● **WHAT YOU ARE ASKED TO DO**:
In the data that follows, how many lines include the string "Puertos"? Answer with the number alone.

● **RECORDS FOR THE TASK**:
+ + + +
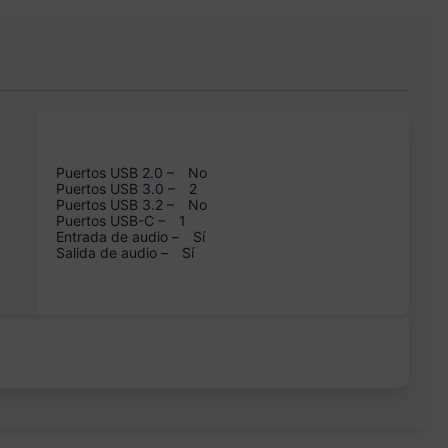
Puertos USB 2.0 –
No
Puertos USB 3.0 –
2
Puertos USB 3.2 –
No
Puertos USB-C –
1
Entrada de audio –
Sí
Salida de audio –
Sí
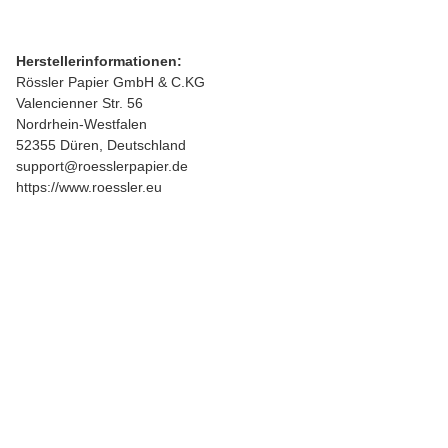
Herstellerinformationen:
Rössler Papier GmbH & C.KG
Valencienner Str. 56
Nordrhein-Westfalen
52355 Düren, Deutschland
support@roesslerpapier.de
https://www.roessler.eu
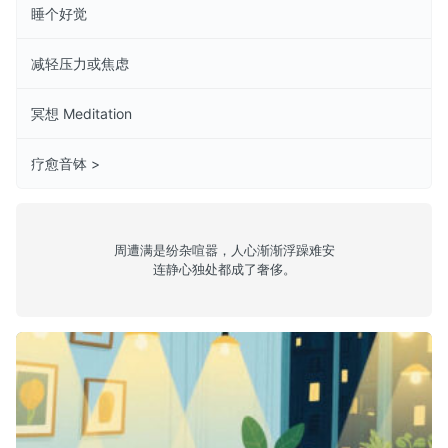
睡个好觉
减轻压力或焦虑
冥想 Meditation
疗愈音钵 >
周遭满是纷杂喧嚣，人心渐渐浮躁难安
连静心独处都成了奢侈。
+ + + +
● **REPLY TO THE EXERCISE**:
4